I hear this a lot these days, as my 2-year-old finds finds new and creative ways to make me want to sink into the floor. “My son never flung himself on the floor of a restaurant.” “My daughter never attempted to eat shampoo.” “My child never did (insert inappropriate, possibly illegal, activity here).” It seems like every parent besides me has somehow managed to raise the perfect toddler.
But I’m starting to wonder about this “perfect toddler.” They seem to exist more in memory than in reality. I’ve noticed that those parents regaling me with tales of well-behaved, docile toddlers are either immersed in nostalgia or are too exhausted to notice their toddler has emptied the entire refrigerator and placed all the eggs in individual Tupperware containers.
I’m convinced that this perfect toddler is a mythical creature, a bit like a unicorn or delicious sugar-free ice cream. What does this perfect toddler look like? Here are five traits of the mythical, perfect toddler, should you happen to see one in the wild, calmly eyeing the toy aisle at Target without a hint of malice in his eyes.

Data rows:
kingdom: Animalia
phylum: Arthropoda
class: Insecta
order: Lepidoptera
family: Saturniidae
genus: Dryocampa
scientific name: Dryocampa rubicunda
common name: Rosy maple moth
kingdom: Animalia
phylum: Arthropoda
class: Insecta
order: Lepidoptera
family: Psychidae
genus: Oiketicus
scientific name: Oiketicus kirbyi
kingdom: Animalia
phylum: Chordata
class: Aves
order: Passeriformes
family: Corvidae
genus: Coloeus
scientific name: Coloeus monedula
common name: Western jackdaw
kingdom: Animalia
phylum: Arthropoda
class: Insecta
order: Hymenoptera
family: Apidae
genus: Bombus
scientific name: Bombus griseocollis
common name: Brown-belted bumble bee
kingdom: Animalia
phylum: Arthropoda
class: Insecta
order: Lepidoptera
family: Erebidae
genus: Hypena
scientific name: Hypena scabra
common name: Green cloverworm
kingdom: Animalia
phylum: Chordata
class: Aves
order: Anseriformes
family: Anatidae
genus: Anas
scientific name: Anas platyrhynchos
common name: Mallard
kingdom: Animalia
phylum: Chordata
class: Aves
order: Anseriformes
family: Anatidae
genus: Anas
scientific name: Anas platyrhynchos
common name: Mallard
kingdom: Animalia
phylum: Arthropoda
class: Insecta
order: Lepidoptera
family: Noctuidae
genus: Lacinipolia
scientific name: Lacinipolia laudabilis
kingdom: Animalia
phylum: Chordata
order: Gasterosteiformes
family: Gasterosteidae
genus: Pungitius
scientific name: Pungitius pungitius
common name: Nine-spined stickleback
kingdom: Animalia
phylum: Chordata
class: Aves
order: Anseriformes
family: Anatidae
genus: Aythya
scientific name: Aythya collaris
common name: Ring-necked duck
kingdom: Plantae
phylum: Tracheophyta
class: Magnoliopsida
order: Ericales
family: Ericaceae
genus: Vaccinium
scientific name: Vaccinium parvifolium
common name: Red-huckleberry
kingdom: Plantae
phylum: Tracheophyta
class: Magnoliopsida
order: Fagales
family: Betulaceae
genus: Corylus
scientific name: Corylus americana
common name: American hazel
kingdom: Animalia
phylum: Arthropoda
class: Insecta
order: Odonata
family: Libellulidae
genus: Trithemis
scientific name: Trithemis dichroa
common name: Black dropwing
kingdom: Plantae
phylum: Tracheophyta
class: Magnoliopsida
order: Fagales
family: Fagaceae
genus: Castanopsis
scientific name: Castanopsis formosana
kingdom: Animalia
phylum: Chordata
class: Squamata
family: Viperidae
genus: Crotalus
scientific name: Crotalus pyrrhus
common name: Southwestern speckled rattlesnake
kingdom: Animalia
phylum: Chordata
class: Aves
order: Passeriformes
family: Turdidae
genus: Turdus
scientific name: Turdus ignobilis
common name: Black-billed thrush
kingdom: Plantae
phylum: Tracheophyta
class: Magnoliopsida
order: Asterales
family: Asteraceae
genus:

What you will do:
- A) Reproduce the perfect-toddler passage above the listing, beginning with the words "But I’m starting" and ending after the words "individual Tupperware containers.".
- B) In the perfect-toddler passage, what two things does the writer liken the mythical perfect toddler to?

Results:
- A)
But I’m starting to wonder about this “perfect toddler.” They seem to exist more in memory than in reality. I’ve noticed that those parents regaling me with tales of well-behaved, docile toddlers are either immersed in nostalgia or are too exhausted to notice their toddler has emptied the entire refrigerator and placed all the eggs in individual Tupperware containers.

- B) A unicorn and delicious sugar-free ice cream.